TiKV use deadlock detection to prevent this kind of situation.
The deadlock detector is made up with two parts: the LockManager
and the Detector
.
Basically, these two make a Directed acyclic graph with the transactions and the locks it require, if adding a node may break the "acyclic" rule, then a potential deadlock is detected, a separate doc will be add to describe the LockManager
.
(Do) Commit
After prewrite
is done, the client will do the commit works: first commit the primary key, then the secondary ones, both these two kind of keys' commit are represented by the Commit
command and handled here.
In the commit process we just use MvccTxn::commit
to commit each key, which it does is much like Percolator describes,.
We also collect the released locks and use it to wake up the waiting pessimistic transactions.
Rollback
(Optimistic) Rollback
On the client side, rollback just construct a BatchRollbackRequest
with the keys changed in this transaction and a start_version
which identify the transaction to be rolled back, and send it to server.
On the server side, it just call MvccTxn::rollback
here, and MvccTxn::rollback
is a direct proxy to MvccTxn::cleanup
.
Let's view the code in MvccTxn::cleanup
:
The first branch in the match
is taken when there's a lock on the key.
!current_ts.is_zero()
is always false in the rollback situation, so we'll ignore it here.

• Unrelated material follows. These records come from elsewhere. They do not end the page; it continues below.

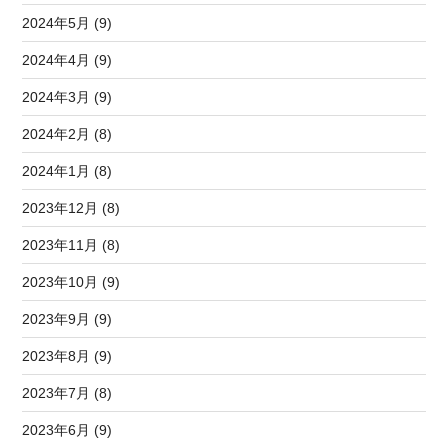
2024年5月 (9)
2024年4月 (9)
2024年3月 (9)
2024年2月 (8)
2024年1月 (8)
2023年12月 (8)
2023年11月 (8)
2023年10月 (9)
2023年9月 (9)
2023年8月 (9)
2023年7月 (8)
2023年6月 (9)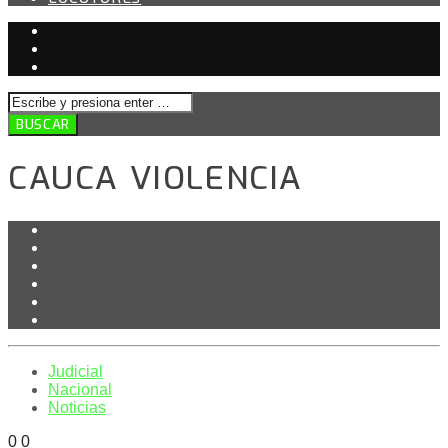
CAUCA VIOLENCIA
Judicial
Nacional
Noticias
0
0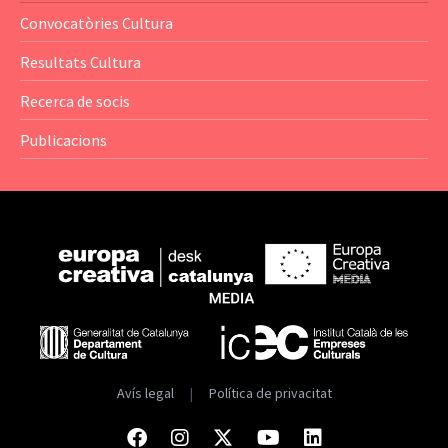
— Anuaris
Convocatòries Cultura
— Catàlegs
Resultats Cultura
— Estadístiques
Recerca de socis
Publicacions
Avís legal
|
Política de privacitat
Facebook
Instagram
Twitter
Youtube
Linkedin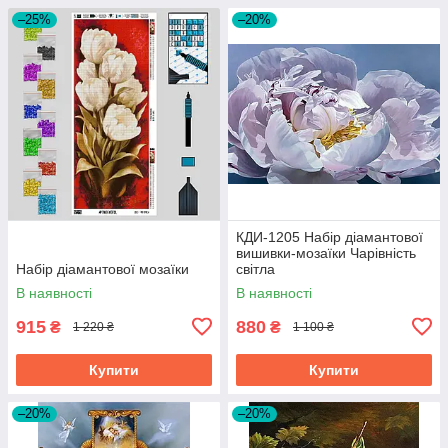
–25%
–20%
КДИ-1205 Набір діамантової
вишивки-мозаїки Чарівність
Набір діамантової мозаїки
світла
В наявності
В наявності
915
880
₴
₴
1 220 ₴
1 100 ₴
Купити
Купити
–20%
–20%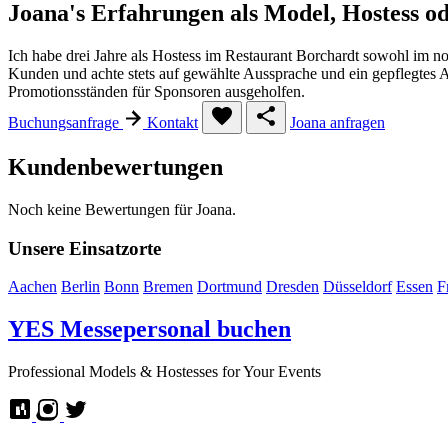
Joana's Erfahrungen als Model, Hostess o
Ich habe drei Jahre als Hostess im Restaurant Borchardt sowohl im n
Kunden und achte stets auf gewählte Aussprache und ein gepflegtes 
Promotionsständen für Sponsoren ausgeholfen.
Buchungsanfrage
Kontakt
Joana anfragen
Kundenbewertungen
Noch keine Bewertungen für Joana.
Unsere Einsatzorte
Aachen
Berlin
Bonn
Bremen
Dortmund
Dresden
Düsseldorf
Essen
F
YES
Messepersonal buchen
Professional Models & Hostesses for Your Events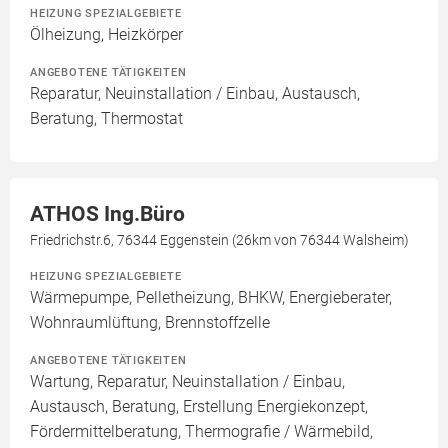
HEIZUNG SPEZIALGEBIETE
Ölheizung, Heizkörper
ANGEBOTENE TÄTIGKEITEN
Reparatur, Neuinstallation / Einbau, Austausch,
Beratung, Thermostat
ATHOS Ing.Büro
Friedrichstr.6, 76344 Eggenstein (26km von 76344 Walsheim)
HEIZUNG SPEZIALGEBIETE
Wärmepumpe, Pelletheizung, BHKW, Energieberater,
Wohnraumlüftung, Brennstoffzelle
ANGEBOTENE TÄTIGKEITEN
Wartung, Reparatur, Neuinstallation / Einbau,
Austausch, Beratung, Erstellung Energiekonzept,
Fördermittelberatung, Thermografie / Wärmebild,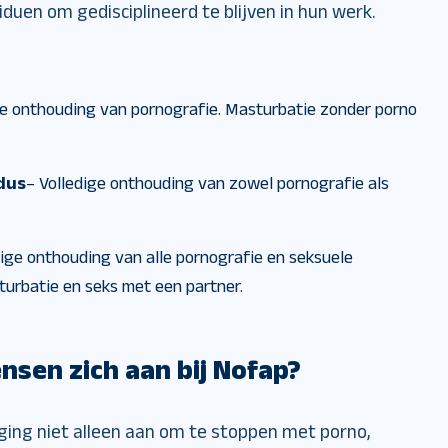
uen om gedisciplineerd te blijven in hun werk.
ge onthouding van pornografie. Masturbatie zonder porno
dus
– Volledige onthouding van zowel pornografie als
dige onthouding van alle pornografie en seksuele
sturbatie en seks met een partner.
sen zich aan bij Nofap?
ing niet alleen aan om te stoppen met porno,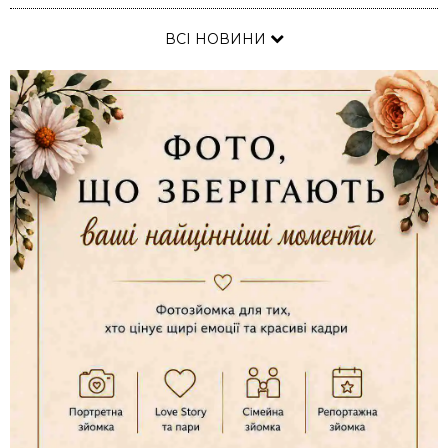
ВСІ НОВИНИ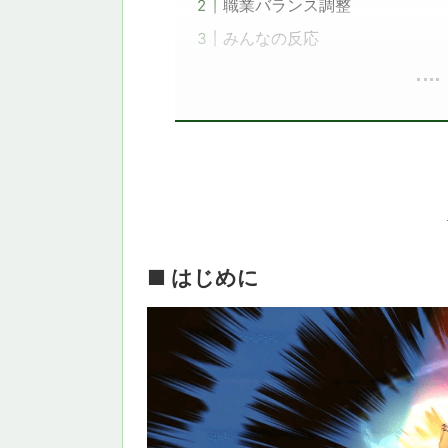
職業バランス調整
みんなの反応
■ はじめに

Then we'll call MvccTxn::rollback_lock
:
First remove the value written if necessary:
#![allow(unused)] fn main() { if lock.short_value.is_none() && lock.lock_type == LockType::Put { self.delete_value(key.clone(), lock.ts); } }
And then put the write record.
#![allow(unused)] fn main() { let protected: bool = is_pessimistic_txn && key.is_encoded_from(&lock.primary); let write = Write::new_rollback(self.start_ts, protected); self.put_write(key.clone(), self.start_ts, write.as_ref().to_bytes()); }
And then collapse the prev rollback if necessary:
#![allow(unused)] fn main() { if self.collapse_rollback { self.collapse_prev_rollback(key.clone())?; } }
Finally unlock the key:
#![allow(unused)] fn main() { Ok(self.unlock_key(key, is_pessimistic_txn)) }
On the other hand, in MvccTxn::cleanup
, when there's no lock on the key, first we'll use check_txn_status_missing_lock
to decide the status of the transaction, if the transaction has already committed, return an error, else it is ok.
Pessimistic Rollback
The only difference between the handling of PessimisticRollback
and Rollback
is PessimisticRollback
use MvccTxn::pessimistic_rollback
here.
And the only job MvccTxn::pessimistic_rollback
is to remove the lock the transaction put on the key.
Summary
This article gives a brief introduction on how transactions are handled in TiKV, and contain links which shows us where are the code corresponding to some certain action.
This is just a high-level and brief introduction, we did not dive very deep into several parts of the code base, eg. the mvcc part, the scheduler. But I hope this article can give you a basic view of TiKV's transaction handling system and help you to get farmiliar of some of our code base.